How Canada's Plans to "Own the Podium" Failed

Tuesday, February 23, 2010

This year at the 2010 winter Olympics, Canada made moves to shed its humble image just a bit with a program they titled "Own the Podium." China was successful with a similar program called "Project 119" during their 2008 Olympic hosting, in part because of their willingness to invest heavily in relatively unpopular, but highly medalled categories.

But, Canada has largely failed to win medals, and Nate Silver suggests it has to do with their investment strategy. A quick graph illustrates this nicely:

Canada has over-invested (relative to the medal count) in its "heritage" sports like curling and hockey and under-invested in sports like biathlon and cross-country skiing -- sports that would be good targets both because they are medal-rich and because they are not professionalized.

You might expect to see an investment strategy based on those two criteria:
  • High medal density: each dollar spent will increase the odds of winning several medals at once
  • Lack of professional financial support: each marginal dollar spent will have a greater impact

That's just not what we see in the graph. Instead, it appears that they're just trying to avoid the embarrassment of losing in their traditional areas of strength. Ironically, by setting less amitious objectives, Canada increased the chance that it could all go sideways with a single loss.

It looks like "Own the Podium" was more about avoiding embarrassment than dominating the competition. How Canadian.

2 comments:

#32 February 23, 2010 at 4:40 PM  

If they had the data (via some sort of preliminary Nate Silver projection), they might have invested based on the talent available at the time the investment decisions were made.

There's also probably a minimum amount you have to spend to even field a team, and that figure is different for different sports (e.g. I imagine hockey is more expensive than x-country).

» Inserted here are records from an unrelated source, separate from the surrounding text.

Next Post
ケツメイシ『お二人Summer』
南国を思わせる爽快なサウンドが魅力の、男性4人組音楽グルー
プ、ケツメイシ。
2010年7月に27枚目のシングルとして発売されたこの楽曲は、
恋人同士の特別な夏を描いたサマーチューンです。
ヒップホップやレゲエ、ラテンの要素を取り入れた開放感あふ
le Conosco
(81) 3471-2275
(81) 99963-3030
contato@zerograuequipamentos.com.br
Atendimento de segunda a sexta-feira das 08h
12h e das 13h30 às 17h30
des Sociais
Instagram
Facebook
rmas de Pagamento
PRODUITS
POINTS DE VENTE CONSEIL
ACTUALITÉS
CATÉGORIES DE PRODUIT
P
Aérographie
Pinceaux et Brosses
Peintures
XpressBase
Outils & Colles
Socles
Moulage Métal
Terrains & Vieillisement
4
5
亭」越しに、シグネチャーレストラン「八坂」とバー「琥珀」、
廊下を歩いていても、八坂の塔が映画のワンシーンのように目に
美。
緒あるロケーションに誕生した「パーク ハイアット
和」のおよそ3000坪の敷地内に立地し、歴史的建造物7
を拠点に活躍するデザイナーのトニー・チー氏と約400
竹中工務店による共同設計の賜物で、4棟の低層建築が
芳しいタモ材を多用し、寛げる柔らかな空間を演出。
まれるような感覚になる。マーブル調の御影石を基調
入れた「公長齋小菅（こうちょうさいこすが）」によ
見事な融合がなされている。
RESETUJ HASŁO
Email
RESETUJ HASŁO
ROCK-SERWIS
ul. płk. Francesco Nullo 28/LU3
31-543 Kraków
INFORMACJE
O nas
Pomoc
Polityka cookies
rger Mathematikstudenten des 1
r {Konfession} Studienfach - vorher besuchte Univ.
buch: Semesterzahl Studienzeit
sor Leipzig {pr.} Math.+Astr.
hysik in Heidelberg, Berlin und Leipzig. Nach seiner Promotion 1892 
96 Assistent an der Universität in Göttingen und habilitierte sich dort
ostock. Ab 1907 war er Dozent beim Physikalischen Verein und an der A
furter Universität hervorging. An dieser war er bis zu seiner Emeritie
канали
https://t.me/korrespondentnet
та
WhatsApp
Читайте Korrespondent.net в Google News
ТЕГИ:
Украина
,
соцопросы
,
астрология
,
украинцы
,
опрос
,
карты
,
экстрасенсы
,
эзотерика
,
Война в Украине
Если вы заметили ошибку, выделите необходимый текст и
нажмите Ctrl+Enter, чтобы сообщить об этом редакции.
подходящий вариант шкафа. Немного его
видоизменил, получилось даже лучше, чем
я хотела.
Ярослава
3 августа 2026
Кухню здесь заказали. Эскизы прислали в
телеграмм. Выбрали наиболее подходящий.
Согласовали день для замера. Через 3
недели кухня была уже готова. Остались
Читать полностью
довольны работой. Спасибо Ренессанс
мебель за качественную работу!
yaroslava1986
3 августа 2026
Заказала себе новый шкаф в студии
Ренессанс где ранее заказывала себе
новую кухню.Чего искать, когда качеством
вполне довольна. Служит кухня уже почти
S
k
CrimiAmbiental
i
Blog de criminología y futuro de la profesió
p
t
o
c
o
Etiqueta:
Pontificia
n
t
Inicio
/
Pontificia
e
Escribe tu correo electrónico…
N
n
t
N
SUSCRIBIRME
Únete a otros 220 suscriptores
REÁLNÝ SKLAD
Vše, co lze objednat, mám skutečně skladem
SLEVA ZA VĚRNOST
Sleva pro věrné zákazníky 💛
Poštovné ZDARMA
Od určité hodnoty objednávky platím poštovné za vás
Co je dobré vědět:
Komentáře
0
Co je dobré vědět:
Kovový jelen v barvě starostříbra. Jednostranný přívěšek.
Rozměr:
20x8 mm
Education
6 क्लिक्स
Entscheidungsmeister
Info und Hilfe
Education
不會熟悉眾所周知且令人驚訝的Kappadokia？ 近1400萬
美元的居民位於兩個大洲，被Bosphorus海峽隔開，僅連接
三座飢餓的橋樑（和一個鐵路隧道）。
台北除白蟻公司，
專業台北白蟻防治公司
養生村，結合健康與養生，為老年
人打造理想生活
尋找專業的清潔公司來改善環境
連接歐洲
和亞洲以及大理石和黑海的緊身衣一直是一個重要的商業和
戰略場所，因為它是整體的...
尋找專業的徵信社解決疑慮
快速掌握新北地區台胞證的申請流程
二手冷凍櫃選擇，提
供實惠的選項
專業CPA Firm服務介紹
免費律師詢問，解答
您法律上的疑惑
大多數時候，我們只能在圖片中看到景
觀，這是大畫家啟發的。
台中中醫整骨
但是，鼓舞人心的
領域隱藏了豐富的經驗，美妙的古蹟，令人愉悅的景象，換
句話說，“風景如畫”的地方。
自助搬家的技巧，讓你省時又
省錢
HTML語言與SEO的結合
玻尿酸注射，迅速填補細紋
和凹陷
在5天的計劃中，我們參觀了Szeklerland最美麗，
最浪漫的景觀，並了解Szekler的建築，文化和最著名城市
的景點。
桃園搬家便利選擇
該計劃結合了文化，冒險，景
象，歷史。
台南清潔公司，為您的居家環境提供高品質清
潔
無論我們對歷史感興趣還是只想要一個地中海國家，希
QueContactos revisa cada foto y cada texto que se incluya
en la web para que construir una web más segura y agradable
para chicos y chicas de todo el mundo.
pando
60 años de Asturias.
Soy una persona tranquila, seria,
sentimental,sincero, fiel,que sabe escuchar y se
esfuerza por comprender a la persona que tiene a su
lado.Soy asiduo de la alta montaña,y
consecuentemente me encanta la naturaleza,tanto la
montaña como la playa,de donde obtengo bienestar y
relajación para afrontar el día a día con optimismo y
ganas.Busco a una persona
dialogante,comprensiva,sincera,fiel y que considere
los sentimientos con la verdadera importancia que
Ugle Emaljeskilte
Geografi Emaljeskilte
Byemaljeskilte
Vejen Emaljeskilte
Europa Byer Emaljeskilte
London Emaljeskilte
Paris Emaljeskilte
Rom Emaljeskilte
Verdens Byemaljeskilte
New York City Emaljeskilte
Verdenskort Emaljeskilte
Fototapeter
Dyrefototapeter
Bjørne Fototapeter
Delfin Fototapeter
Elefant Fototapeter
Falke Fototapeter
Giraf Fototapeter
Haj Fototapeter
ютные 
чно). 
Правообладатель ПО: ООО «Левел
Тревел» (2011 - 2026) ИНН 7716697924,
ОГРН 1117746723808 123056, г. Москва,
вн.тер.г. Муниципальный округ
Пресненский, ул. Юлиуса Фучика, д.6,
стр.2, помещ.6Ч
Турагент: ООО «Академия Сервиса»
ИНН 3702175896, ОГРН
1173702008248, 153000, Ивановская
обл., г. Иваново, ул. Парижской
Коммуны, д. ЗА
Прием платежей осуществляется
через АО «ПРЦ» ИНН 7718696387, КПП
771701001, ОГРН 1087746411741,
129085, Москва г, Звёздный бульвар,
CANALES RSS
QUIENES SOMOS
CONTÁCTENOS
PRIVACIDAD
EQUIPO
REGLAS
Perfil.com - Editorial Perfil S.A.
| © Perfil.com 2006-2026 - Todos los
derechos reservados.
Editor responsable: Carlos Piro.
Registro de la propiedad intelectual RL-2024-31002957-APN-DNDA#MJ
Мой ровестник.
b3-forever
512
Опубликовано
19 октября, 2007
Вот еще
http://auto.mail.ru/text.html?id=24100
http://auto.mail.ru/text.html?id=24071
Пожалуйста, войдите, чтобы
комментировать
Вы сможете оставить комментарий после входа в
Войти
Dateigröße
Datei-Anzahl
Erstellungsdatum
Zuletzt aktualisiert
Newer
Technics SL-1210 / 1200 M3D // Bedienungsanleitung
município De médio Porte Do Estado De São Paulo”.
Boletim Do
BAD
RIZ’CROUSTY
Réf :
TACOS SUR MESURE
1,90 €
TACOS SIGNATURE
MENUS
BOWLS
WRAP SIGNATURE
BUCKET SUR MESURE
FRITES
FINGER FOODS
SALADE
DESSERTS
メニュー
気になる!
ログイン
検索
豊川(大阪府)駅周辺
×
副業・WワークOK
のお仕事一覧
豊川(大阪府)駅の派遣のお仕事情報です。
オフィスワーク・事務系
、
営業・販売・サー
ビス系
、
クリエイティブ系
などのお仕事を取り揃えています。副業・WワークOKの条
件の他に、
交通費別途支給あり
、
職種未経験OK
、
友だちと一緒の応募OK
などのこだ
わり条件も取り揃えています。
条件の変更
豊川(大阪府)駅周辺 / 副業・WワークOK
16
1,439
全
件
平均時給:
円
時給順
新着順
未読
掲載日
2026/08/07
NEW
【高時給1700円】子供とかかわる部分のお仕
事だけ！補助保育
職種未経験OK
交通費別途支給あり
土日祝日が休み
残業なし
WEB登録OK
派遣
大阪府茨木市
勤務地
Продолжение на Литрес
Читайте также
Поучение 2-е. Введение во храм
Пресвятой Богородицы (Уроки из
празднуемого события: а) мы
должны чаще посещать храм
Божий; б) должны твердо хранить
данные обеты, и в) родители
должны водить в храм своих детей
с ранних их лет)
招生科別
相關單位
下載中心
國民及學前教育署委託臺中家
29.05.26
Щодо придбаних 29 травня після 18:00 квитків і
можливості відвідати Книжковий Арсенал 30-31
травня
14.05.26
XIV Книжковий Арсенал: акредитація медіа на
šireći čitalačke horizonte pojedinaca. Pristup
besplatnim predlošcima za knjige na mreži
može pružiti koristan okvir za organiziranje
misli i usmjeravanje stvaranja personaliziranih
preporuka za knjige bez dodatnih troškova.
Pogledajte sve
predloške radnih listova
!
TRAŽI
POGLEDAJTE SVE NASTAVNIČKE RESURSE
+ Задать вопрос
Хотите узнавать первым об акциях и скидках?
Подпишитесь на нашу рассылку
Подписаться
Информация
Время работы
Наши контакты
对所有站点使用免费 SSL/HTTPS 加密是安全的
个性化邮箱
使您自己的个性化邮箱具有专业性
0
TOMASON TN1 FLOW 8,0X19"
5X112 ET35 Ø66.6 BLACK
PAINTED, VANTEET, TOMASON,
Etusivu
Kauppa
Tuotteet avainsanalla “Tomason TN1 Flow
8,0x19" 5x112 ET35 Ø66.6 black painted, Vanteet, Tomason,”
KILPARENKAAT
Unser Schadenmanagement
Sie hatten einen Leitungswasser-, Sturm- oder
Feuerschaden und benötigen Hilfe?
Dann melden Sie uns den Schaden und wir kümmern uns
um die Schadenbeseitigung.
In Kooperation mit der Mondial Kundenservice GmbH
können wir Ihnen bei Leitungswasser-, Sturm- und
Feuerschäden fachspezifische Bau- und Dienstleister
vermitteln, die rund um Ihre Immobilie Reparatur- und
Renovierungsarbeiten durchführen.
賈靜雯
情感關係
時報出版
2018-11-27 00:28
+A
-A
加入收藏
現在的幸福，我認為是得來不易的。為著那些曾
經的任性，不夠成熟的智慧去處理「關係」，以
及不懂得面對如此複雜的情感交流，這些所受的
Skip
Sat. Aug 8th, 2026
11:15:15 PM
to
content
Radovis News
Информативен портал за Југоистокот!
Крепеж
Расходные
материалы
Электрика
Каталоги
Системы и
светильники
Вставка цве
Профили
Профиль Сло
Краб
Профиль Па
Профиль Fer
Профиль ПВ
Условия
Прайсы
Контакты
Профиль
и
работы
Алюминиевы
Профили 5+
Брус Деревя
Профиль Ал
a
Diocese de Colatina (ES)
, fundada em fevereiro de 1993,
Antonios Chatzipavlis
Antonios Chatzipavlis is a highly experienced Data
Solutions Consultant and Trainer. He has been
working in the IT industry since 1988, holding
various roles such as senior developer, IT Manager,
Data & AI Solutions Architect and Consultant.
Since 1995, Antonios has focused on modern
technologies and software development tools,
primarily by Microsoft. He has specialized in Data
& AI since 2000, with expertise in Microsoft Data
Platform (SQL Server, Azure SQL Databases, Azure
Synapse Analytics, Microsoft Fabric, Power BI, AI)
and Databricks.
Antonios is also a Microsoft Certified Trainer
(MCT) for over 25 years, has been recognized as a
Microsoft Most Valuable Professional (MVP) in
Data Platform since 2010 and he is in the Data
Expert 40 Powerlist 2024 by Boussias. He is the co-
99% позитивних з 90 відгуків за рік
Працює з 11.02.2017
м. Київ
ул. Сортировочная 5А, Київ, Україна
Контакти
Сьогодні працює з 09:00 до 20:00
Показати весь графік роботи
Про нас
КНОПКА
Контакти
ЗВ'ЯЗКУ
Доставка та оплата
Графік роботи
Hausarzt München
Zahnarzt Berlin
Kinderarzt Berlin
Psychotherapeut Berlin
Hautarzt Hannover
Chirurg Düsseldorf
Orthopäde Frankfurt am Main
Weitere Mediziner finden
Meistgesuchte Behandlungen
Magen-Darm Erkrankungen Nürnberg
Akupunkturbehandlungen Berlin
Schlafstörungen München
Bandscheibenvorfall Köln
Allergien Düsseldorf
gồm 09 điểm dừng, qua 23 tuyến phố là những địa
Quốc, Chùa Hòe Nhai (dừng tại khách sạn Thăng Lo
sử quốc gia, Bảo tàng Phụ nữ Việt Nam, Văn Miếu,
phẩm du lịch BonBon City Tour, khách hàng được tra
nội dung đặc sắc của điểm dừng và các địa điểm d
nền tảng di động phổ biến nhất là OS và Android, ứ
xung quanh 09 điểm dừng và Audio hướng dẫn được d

You'd (ideally) need to look at marginal spending per marginal % increase in medal likelihood, right?

Certainly you'd combine that with medal density, too.

Steve Davis February 25, 2010 at 2:58 PM  

On the available talent issue, I agree, but they started the program in 2005 -- plenty of time for the $ to create prospects.

Minimum amount to field a team is pretty low -- check out their 2006 v. 2010 spending: http://www.ownthepodium2010.com/Funding/comparison.aspx Almost everything is marginal dollars spent.

But yes, there are tons more things they should have considered. There just doesn't seem to be any evidence that they did, even on the OTP website!